The colonels, and even many simple captains, had abundant and delicate tables... French and foreign wines, those of the rarest liqueurs were as if abandoned there in profusion, and the measures were so well taken there that the abundance of game and venison arrived from all sides, and that the seas of Normandy, Holland, England, Brittany, and even the Mediterranean, provided everything what they had most monstrous and most exquisite up to date and point-named...until the water, which was suspected of being cloudy or exhausted by the large number of mouths, arrived from Sainte-Reine , the Seine and the most esteemed sources”.
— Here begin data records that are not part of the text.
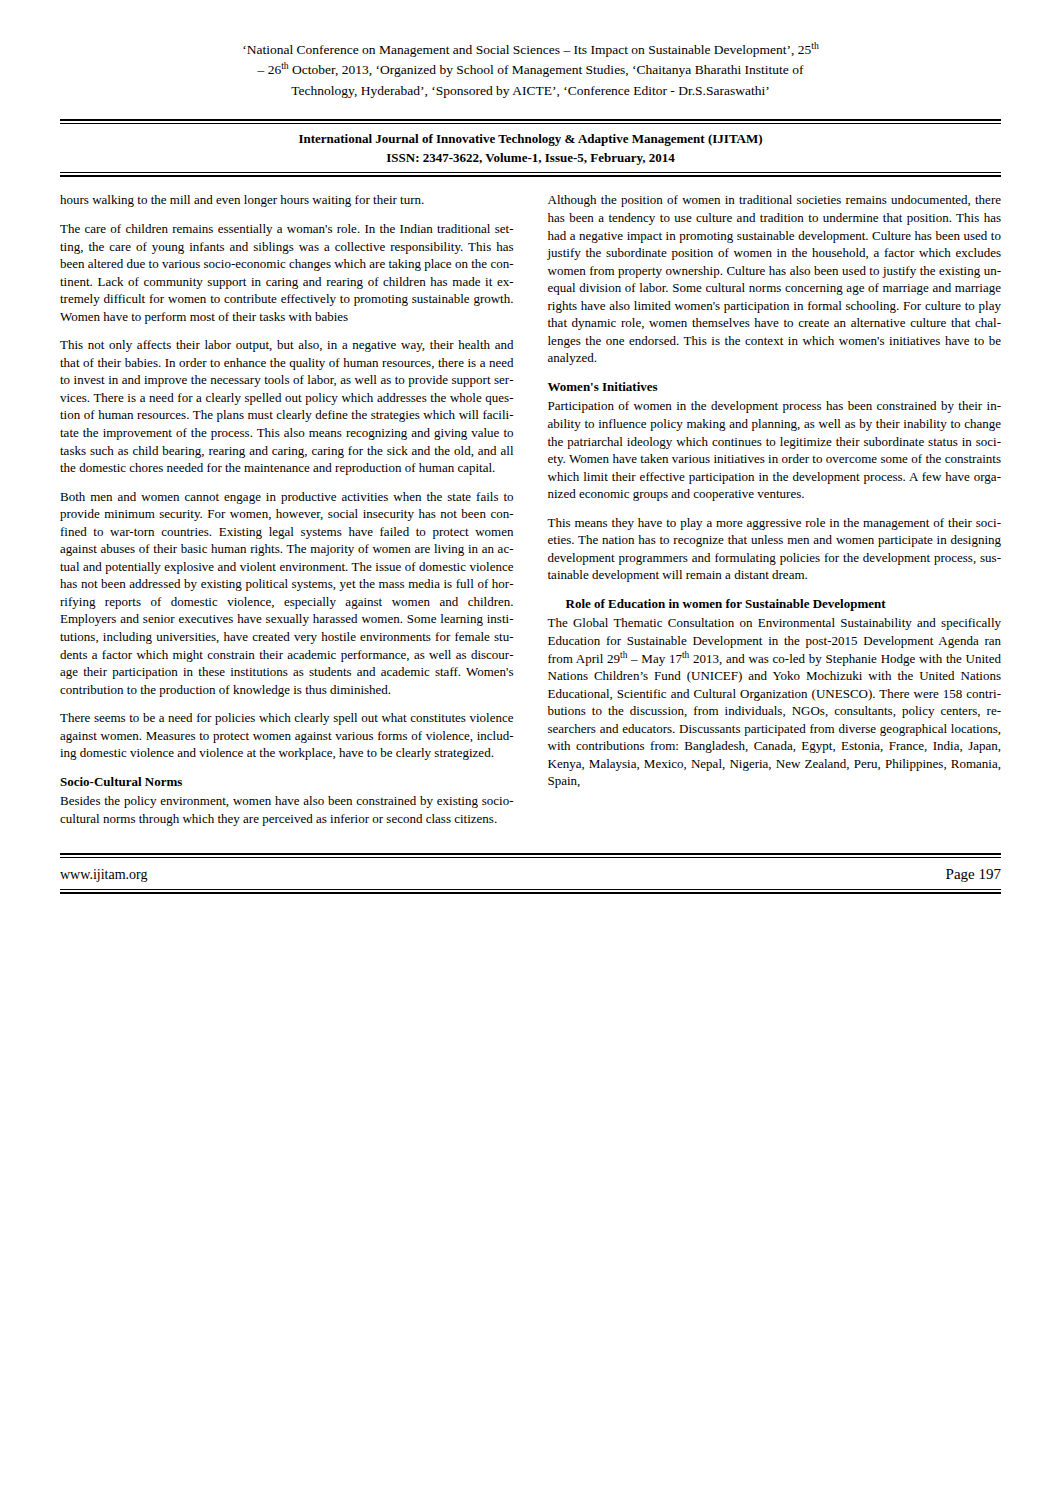‘National Conference on Management and Social Sciences – Its Impact on Sustainable Development’, 25th
– 26th October, 2013, ‘Organized by School of Management Studies, ‘Chaitanya Bharathi Institute of
Technology, Hyderabad’, ‘Sponsored by AICTE’, ‘Conference Editor - Dr.S.Saraswathi’
International Journal of Innovative Technology & Adaptive Management (IJITAM)
ISSN: 2347-3622, Volume-1, Issue-5, February, 2014
hours walking to the mill and even longer hours waiting for their turn.
The care of children remains essentially a woman's role. In the Indian traditional setting, the care of young infants and siblings was a collective responsibility. This has been altered due to various socio-economic changes which are taking place on the continent. Lack of community support in caring and rearing of children has made it extremely difficult for women to contribute effectively to promoting sustainable growth. Women have to perform most of their tasks with babies
This not only affects their labor output, but also, in a negative way, their health and that of their babies. In order to enhance the quality of human resources, there is a need to invest in and improve the necessary tools of labor, as well as to provide support services. There is a need for a clearly spelled out policy which addresses the whole question of human resources. The plans must clearly define the strategies which will facilitate the improvement of the process. This also means recognizing and giving value to tasks such as child bearing, rearing and caring, caring for the sick and the old, and all the domestic chores needed for the maintenance and reproduction of human capital.
Both men and women cannot engage in productive activities when the state fails to provide minimum security. For women, however, social insecurity has not been confined to war-torn countries. Existing legal systems have failed to protect women against abuses of their basic human rights. The majority of women are living in an actual and potentially explosive and violent environment. The issue of domestic violence has not been addressed by existing political systems, yet the mass media is full of horrifying reports of domestic violence, especially against women and children. Employers and senior executives have sexually harassed women. Some learning institutions, including universities, have created very hostile environments for female students a factor which might constrain their academic performance, as well as discourage their participation in these institutions as students and academic staff. Women's contribution to the production of knowledge is thus diminished.
There seems to be a need for policies which clearly spell out what constitutes violence against women. Measures to protect women against various forms of violence, including domestic violence and violence at the workplace, have to be clearly strategized.
Socio-Cultural Norms
Besides the policy environment, women have also been constrained by existing socio-cultural norms through which they are perceived as inferior or second class citizens.
Although the position of women in traditional societies remains undocumented, there has been a tendency to use culture and tradition to undermine that position. This has had a negative impact in promoting sustainable development. Culture has been used to justify the subordinate position of women in the household, a factor which excludes women from property ownership. Culture has also been used to justify the existing unequal division of labor. Some cultural norms concerning age of marriage and marriage rights have also limited women's participation in formal schooling. For culture to play that dynamic role, women themselves have to create an alternative culture that challenges the one endorsed. This is the context in which women's initiatives have to be analyzed.
Women's Initiatives
Participation of women in the development process has been constrained by their inability to influence policy making and planning, as well as by their inability to change the patriarchal ideology which continues to legitimize their subordinate status in society. Women have taken various initiatives in order to overcome some of the constraints which limit their effective participation in the development process. A few have organized economic groups and cooperative ventures.
This means they have to play a more aggressive role in the management of their societies. The nation has to recognize that unless men and women participate in designing development programmers and formulating policies for the development process, sustainable development will remain a distant dream.
Role of Education in women for Sustainable Development
The Global Thematic Consultation on Environmental Sustainability and specifically Education for Sustainable Development in the post-2015 Development Agenda ran from April 29th – May 17th 2013, and was co-led by Stephanie Hodge with the United Nations Children’s Fund (UNICEF) and Yoko Mochizuki with the United Nations Educational, Scientific and Cultural Organization (UNESCO). There were 158 contributions to the discussion, from individuals, NGOs, consultants, policy centers, researchers and educators. Discussants participated from diverse geographical locations, with contributions from: Bangladesh, Canada, Egypt, Estonia, France, India, Japan, Kenya, Malaysia, Mexico, Nepal, Nigeria, New Zealand, Peru, Philippines, Romania, Spain,
www.ijitam.org Page 197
The return of the court to Paris

As he got older, the Sun King traveled less, organized fewer parties, courtiers were bored and found "life" in Paris again. On his death, Versailles was emptied and would never have the same brilliance and effervescence again:the Regent preferring the Palais-Royal, Paris once again becoming a place of pleasure, culture and sociability; Louis XV never feeling well in the same place will travel between Compiègne, Choisy, Trianon, Bellevue while still making a few rare stops at Versailles; the Petit Trianon will be the privileged place of Marie-Antoinette.
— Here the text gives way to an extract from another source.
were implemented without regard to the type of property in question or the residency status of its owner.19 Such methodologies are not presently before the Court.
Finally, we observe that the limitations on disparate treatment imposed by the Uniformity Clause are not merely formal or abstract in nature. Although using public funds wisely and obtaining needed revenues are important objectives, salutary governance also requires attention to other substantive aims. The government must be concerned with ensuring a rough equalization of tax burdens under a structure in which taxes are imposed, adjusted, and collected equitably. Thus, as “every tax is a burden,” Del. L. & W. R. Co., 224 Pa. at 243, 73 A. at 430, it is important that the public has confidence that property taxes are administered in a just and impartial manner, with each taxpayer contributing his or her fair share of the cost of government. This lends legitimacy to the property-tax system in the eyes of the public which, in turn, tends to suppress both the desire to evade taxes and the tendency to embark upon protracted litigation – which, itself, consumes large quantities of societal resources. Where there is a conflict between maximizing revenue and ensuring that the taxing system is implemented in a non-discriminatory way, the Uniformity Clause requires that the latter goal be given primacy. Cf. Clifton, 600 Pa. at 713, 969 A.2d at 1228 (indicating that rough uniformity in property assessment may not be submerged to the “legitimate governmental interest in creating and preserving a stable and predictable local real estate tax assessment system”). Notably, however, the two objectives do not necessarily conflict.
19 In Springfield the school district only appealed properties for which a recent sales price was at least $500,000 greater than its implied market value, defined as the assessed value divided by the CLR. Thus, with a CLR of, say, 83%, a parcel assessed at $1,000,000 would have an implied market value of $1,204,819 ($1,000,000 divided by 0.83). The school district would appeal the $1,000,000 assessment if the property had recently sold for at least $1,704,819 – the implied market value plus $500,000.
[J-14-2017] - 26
In the 18th century, the prestige of Versailles was significantly challenged by that of Paris and its salons; however, presentation to the king and respect for the rules of etiquette remained the social norm for the elites. Versailles becomes a desert, except on weekends when people come quickly to pay court, then leave for livelier places in the capital. The fashion is no longer for long-term travel and you return to your land. Paris triumphs in a way:it is the revenge of the capital in October 1789 when the king and his family are brought back to town!

To go further

- The Court of France, by Jean François Solnon. Fayard, 1987.

- The King, the Court, the State:From the Renaissance to Absolutism, by Nicolas Le Roux. Champs Vallon, 2013.

- The King, the Court and Versailles, by Alexandre Maral. Perrin, 2013.